La manipulación fotográfica también ha sido herramienta de propaganda, como lo demuestra la icónica imagen de un soldado soviético en el Reichstag durante la Segunda Guerra Mundial. A pesar de capturar un momento de victoria, la realidad es que fue una escena posada, añadida de dramatismo por órdenes de Stalin con humo artificial y eliminando relojes que sugerían pillaje. Estas modificaciones buscaban no solo celebrar un triunfo, sino construir un relato heroico específico.
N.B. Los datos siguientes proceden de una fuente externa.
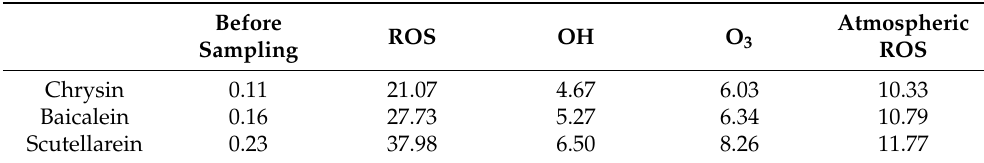
Table 3. Fluorescence increase (%) before and after membrane reaction of active molecules of baicalein, baicalein, and wild baicalein.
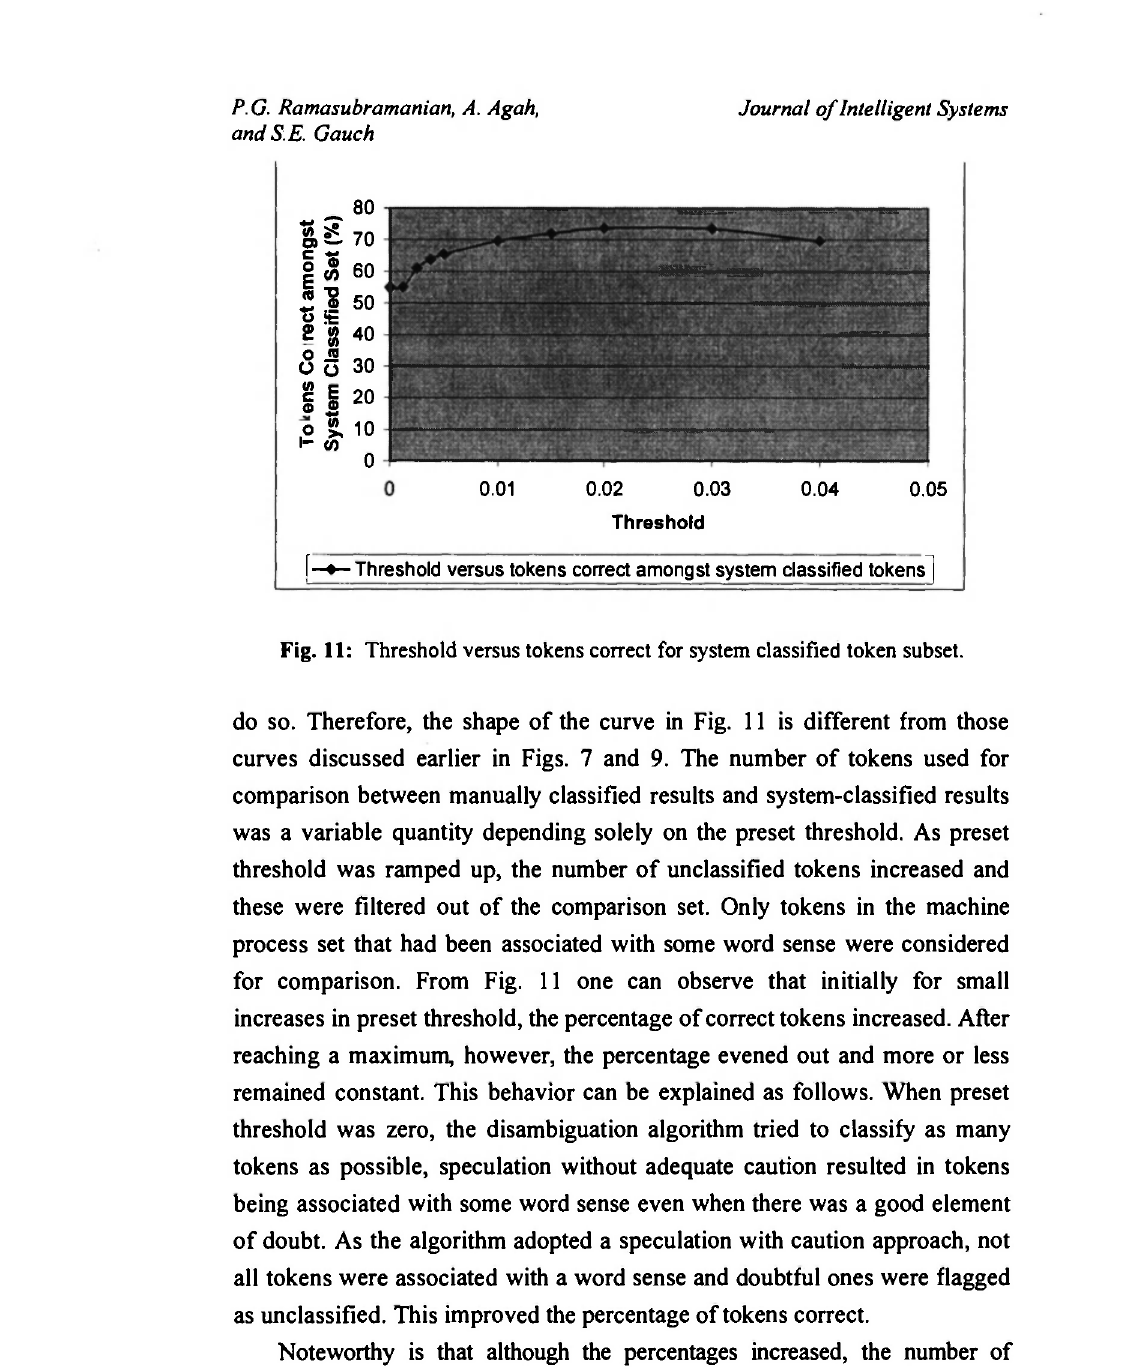
do so. Therefore, the shape of the curve in Fig. 11 is different from those curves discussed earlier in Figs. 7 and 9. The number of tokens used for comparison between manually classified results and system-classified results was a variable quantity depending solely on the preset threshold. As preset threshold was ramped up, the number of unclassified tokens increased and these were filtered out of the comparison set. Only tokens in the machine process set that had been associated with some word sense were considered for comparison. From Fig. 11 one can observe that initially for small increases in preset threshold, the percentage of correct tokens increased. After reaching a maximum, however, the percentage evened out and more or less remained constant. This behavior can be explained as follows. When preset threshold was zero, the disambiguation algorithm tried to classify as many tokens as possible, speculation without adequate caution resulted in tokens being associated with some word sense even when there was a good element of doubt. As the algorithm adopted a speculation with caution approach, not all tokens were associated with a word sense and doubtful ones were flagged as unclassified. This improved the percentage of tokens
Stalin fue un maestro de la desaparición fotográfica, eliminando enemigos y aliados por igual de las imágenes para reescribir la historia a su conveniencia. Esta práctica no se limitó a la Unión Soviética: figuras como Hitler y Mussolini también manipularon fotos para proyectar una imagen de poder inquebrantable, borrando a personas de su lado para fortalecer su narrativa personal de liderazgo.

La manipulación fotográfica no se detiene en figuras históricas; incluso en tiempos recientes, revistas de prestigio como The Economist han optado por editar sus portadas para transmitir mensajes más potentes, como al resaltar la soledad de Obama frente a la crisis de la marea negra, eliminando a otras personas presentes.